Volcker gives up the fight:

story.news.yahoo.com

Volcker: 'New Andersen' Over
Fri May 17, 6:03 PM ET
By Kevin Drawbaugh

WASHINGTON (Reuters) - Former Federal Reserve (news - web sites) Board Chairman Paul Volcker wrote off his effort to rescue embattled accounting firm Andersen on Friday and blasted the other major auditors for resisting reform.

Volcker, who earlier this month described his work at Andersen as being in a "state of suspension," now says the possibility of creating a new Andersen "no longer exists."

With Andersen crippled by its work for now-bankrupt Enron Corp. , Volcker said the now "big four" accounting firms and the industry trade association "have reverted to past instinct, joining hands to resist meaningful reform efforts."
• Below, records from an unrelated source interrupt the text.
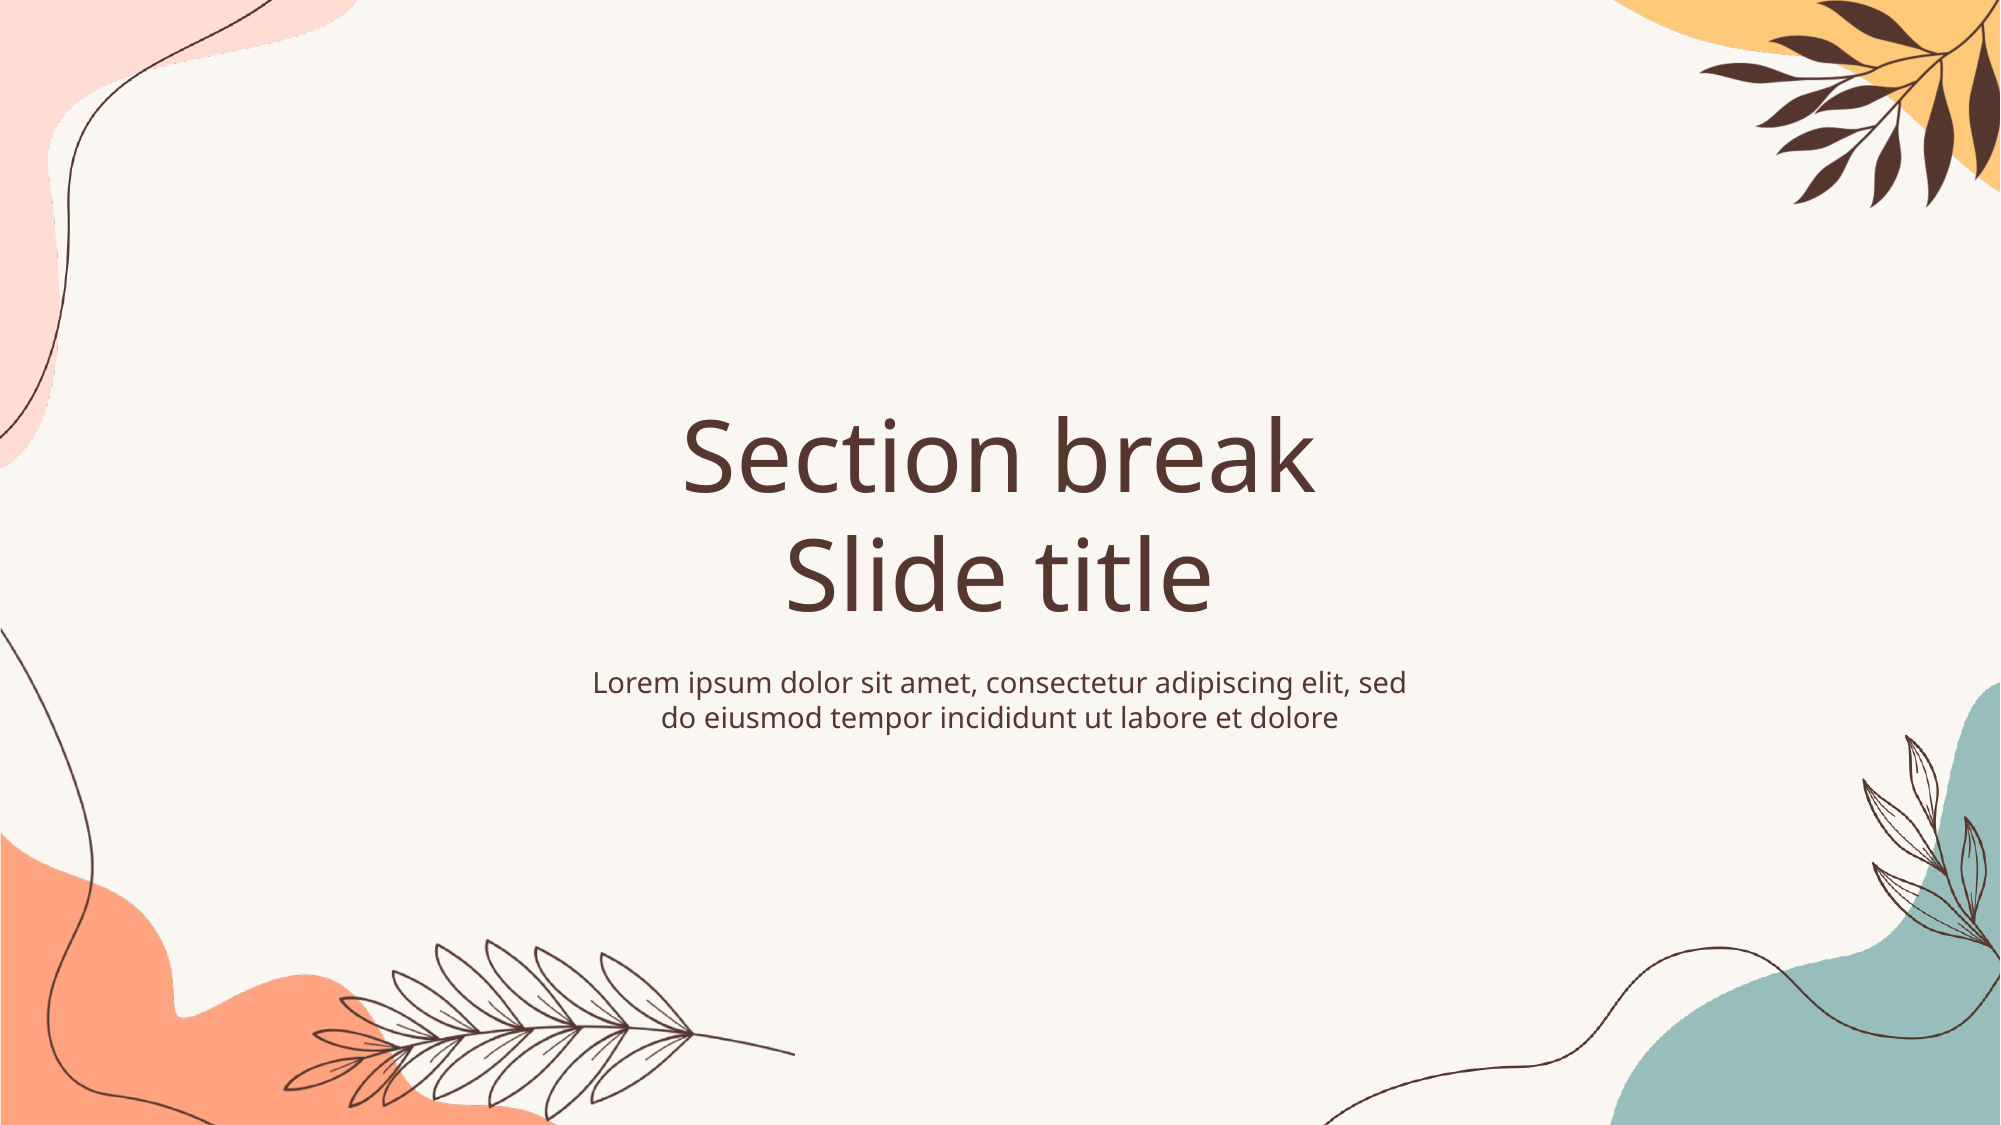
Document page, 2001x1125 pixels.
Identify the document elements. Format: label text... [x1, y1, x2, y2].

picture [1614, 0, 2000, 208]
text_box Section break Slide title [564, 384, 1436, 640]
picture [2, 628, 795, 1125]
text_box Lorem ipsum dolor sit amet, consectetur adipiscing elit, sed do eiusmod tempor incididunt ut labore et dolore [565, 656, 1435, 742]
picture [0, 0, 357, 468]
picture [1323, 682, 2000, 1125]
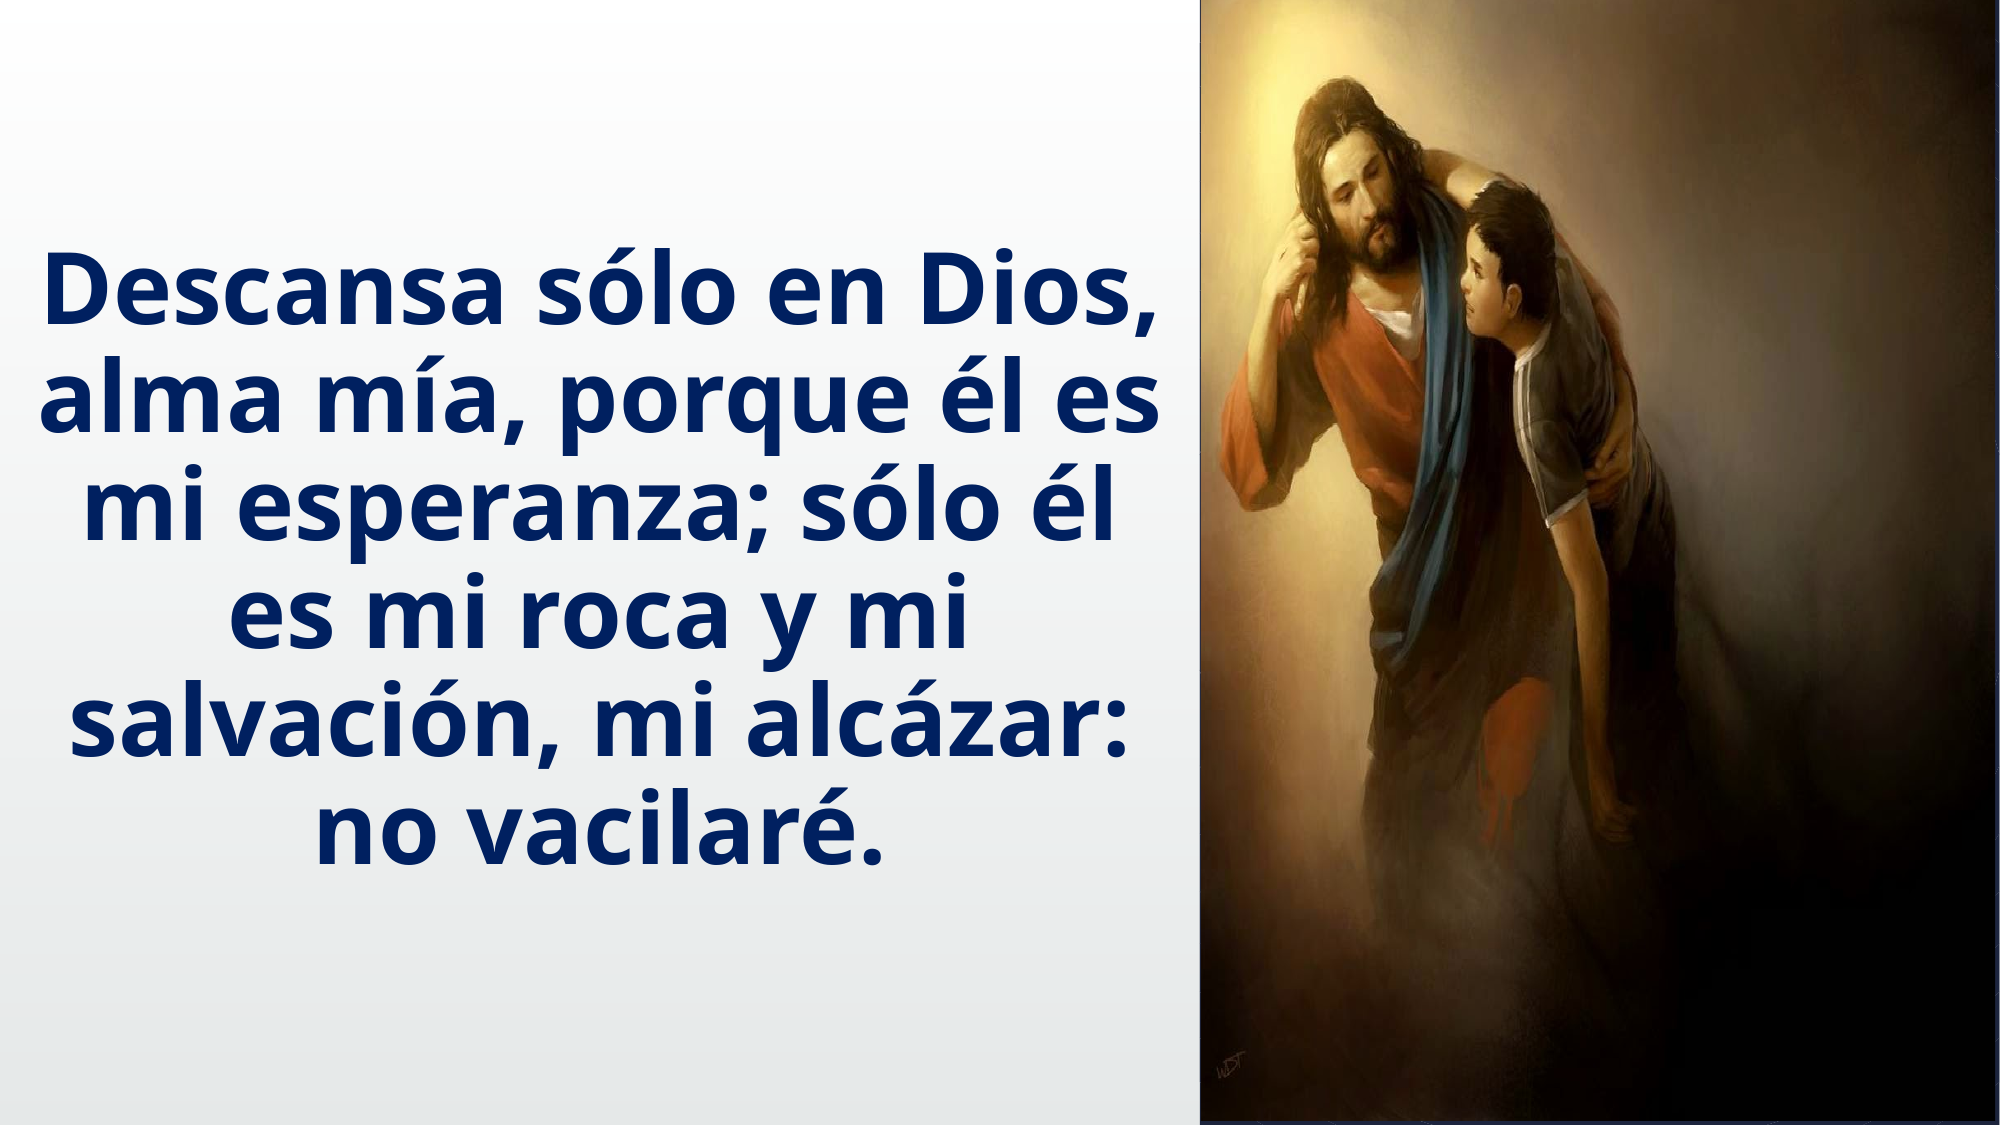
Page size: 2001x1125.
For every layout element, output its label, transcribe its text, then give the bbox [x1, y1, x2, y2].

In a letter to Senate Banking Committee chairman Paul Sarbanes, Volcker said he supports the Maryland Democrat's proposals for establishing a new accounting overseer and taking other steps to help prevent future disasters like Enron, once the world's largest energy trader.

Volcker criticized a Republican financial reform bill already passed by the House of Representatives, calling it in parts "tentative and vague, suggesting the ambiguity and hesitancy that has undermined previous and unsuccessful oversight bodies in the accounting area."
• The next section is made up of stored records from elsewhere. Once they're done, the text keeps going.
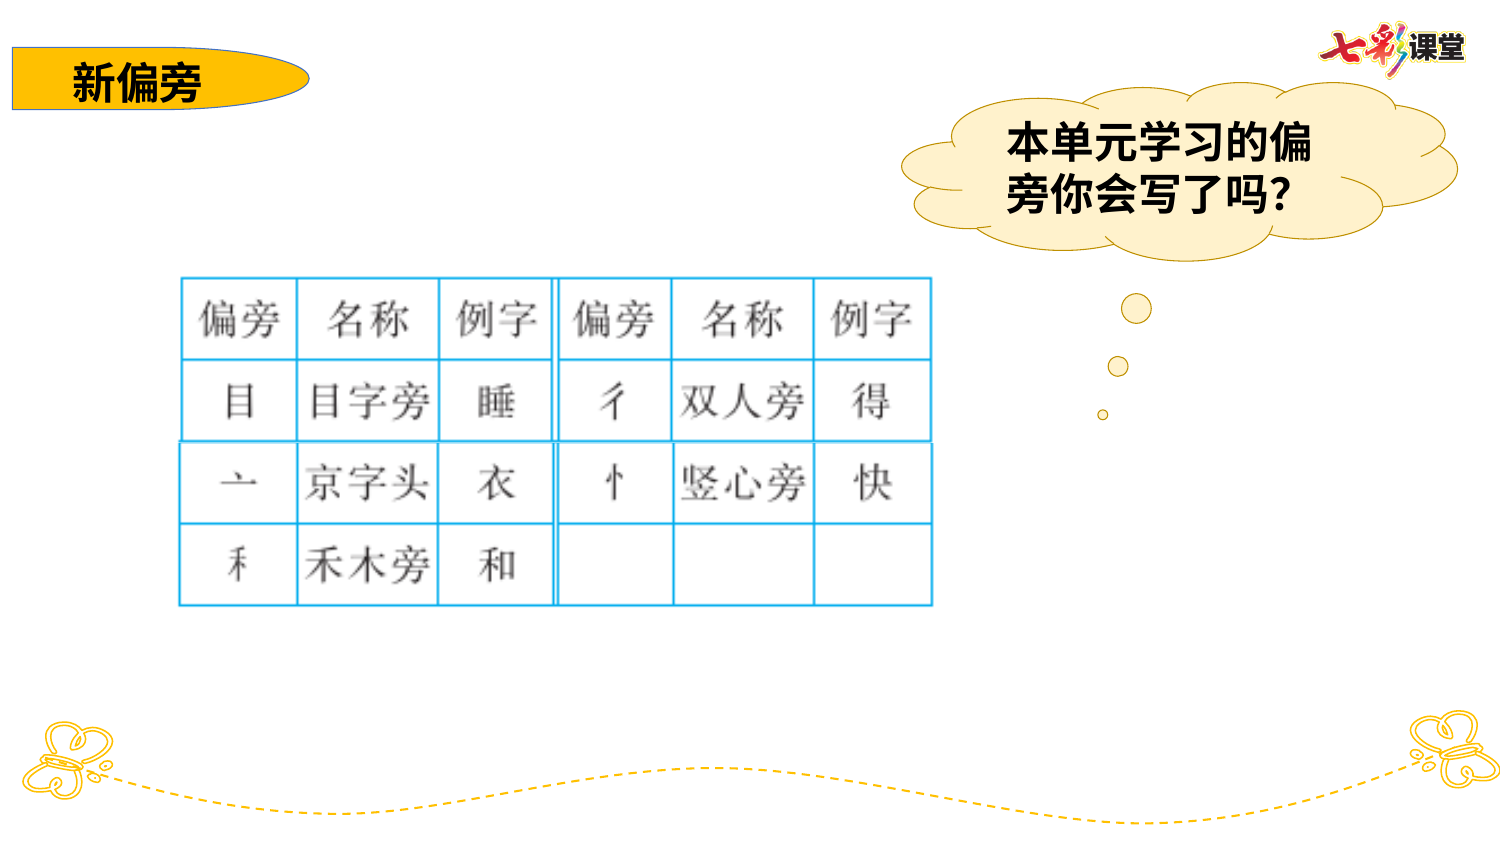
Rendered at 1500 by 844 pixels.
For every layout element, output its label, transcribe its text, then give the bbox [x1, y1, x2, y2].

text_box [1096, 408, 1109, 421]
text_box 本单元学习的偏旁你会写了吗？ [1107, 355, 1130, 378]
picture [161, 266, 953, 614]
picture [1316, 20, 1468, 80]
text_box 本单元学习的偏旁你会写了吗？ [900, 81, 1459, 263]
text_box 本单元学习的偏旁你会写了吗？ [1120, 292, 1153, 325]
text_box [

While the debacle surrounding Enron and its auditor Andersen has shaken markets, Volcker said it also presents a chance to push through real change. "The opportunity must not be missed," he said.
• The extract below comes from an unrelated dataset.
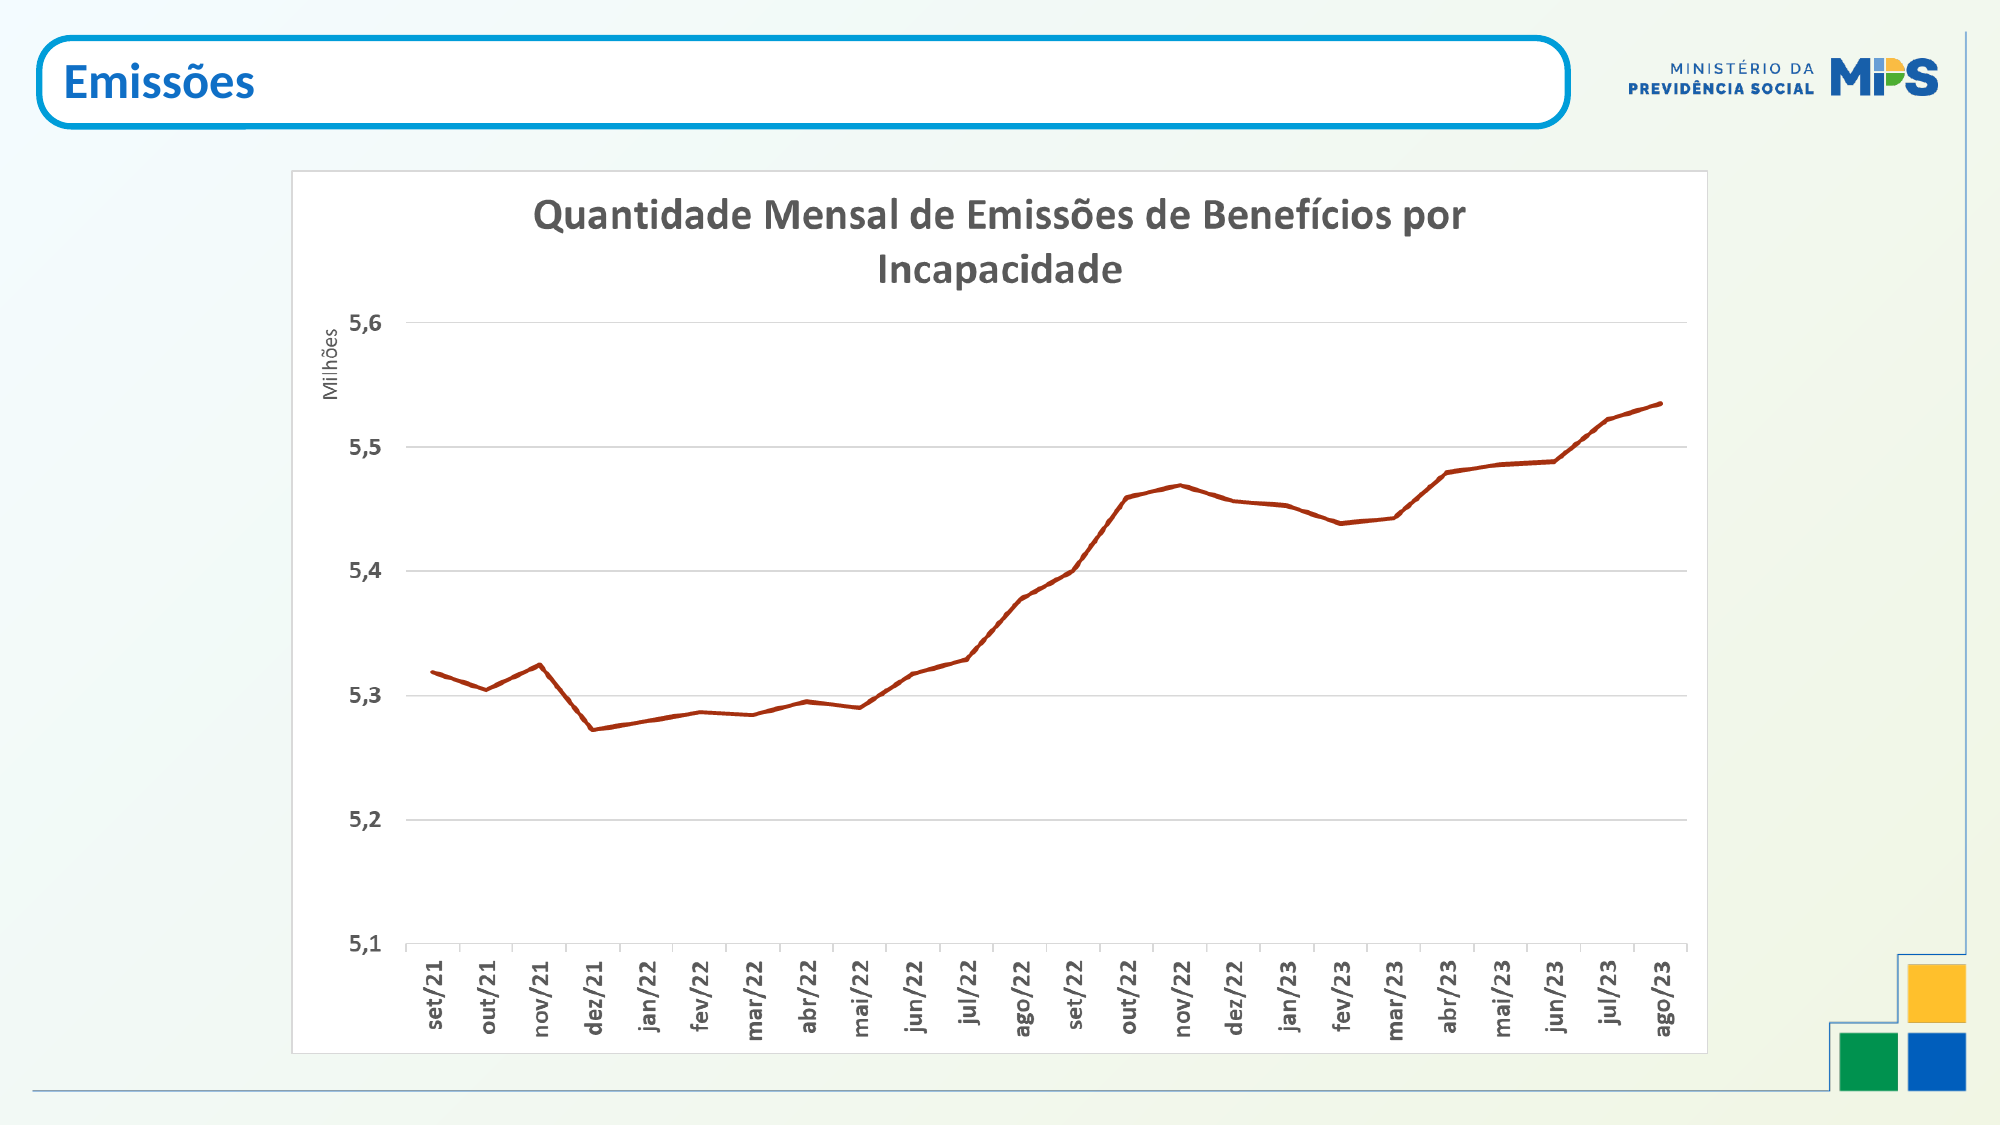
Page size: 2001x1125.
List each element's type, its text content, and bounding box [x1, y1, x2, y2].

picture [0, 0, 2000, 1125]
text_box Emissões [37, 35, 1570, 129]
"The sheer number and magnitude of breakdowns that have increasingly become the daily fare of the business press pose a clear and present danger to the effectiveness and efficiency of capital markets," Volcker said in the letter to Sarbanes.

Andersen, the nation's fifth largest accounting firm, has been selling off portions of its business to competitors. The remaining big four, KPMG LLP [KPMG.UL], Deloitte & Touche [DLTE.UL], PricewaterhouseCoopers and Ernst & Young LLP, had no immediate comment in response to Volcker's criticism.

VOLCKER PESSIMISTIC

In early May, Volcker all but abandoned a bid to rescue Andersen, saying the embattled accounting firm had failed to meet several key conditions for his help.

Andersen is on trial in Houston for a criminal obstruction of justice charge because it destroyed audit records of Houston-based Enron. Andersen has lost hundreds of clients recently and seen many non-U.S. affiliates jump ship.

Volcker was hired by Chicago-based Andersen earlier this year to lead a rebuilding effort. He set up an independent oversight board that proposed Andersen restructure as a much smaller operation specializing in corporate auditing.

"The immediate objective of the group joining me in these views was to oversee reforms of the Arthur Andersen auditing firm," he said in the letter to Sarbanes.

"The hope was to encourage a 'new Andersen' as an exemplar of a firm dedicated to disciplined auditing as its first priority, with strong internal controls and free, to the extent practical, from conflicts that might impair its principal responsibility to the investing public.

"For well-known reasons, that possibility no longer exists. What remains of critical importance is that the reform effort not be thwarted by the failure of a particular firm," he said in support of Sarbanes' legislative agenda.

Sarbanes has scheduled a session of the Senate Banking Committee to draft a bill for Tuesday.

CONGRESS CHOOSES SIDES

Battle lines formed in Congress this week over two rival proposals to prevent future Enrons, with investor activists backing Sarbanes, and Wall Street putting its money on a bill from Ohio Republican Rep. Michael Oxley.

Both lawmakers call for a new boss for accountants, crackdowns on auditors and insider stock sales, and a near doubling of the Securities and Exchange Commission (news - web sites) budget.

But Sarbanes, whose proposal is still in draft form, goes further by seeking new rules for stock analysts and stricter limits on auditor-client relationships.

Oxley's more modest bill -- the Corporate and Auditing Accountability, Responsibility and Transparency Act, or CARTA -- passed the House on April 24 with huge bipartisan support.

Volcker wrote that prior efforts to change accounting "have foundered in the face of a lack of cooperation -- in fact strong opposition -- from the accounting profession."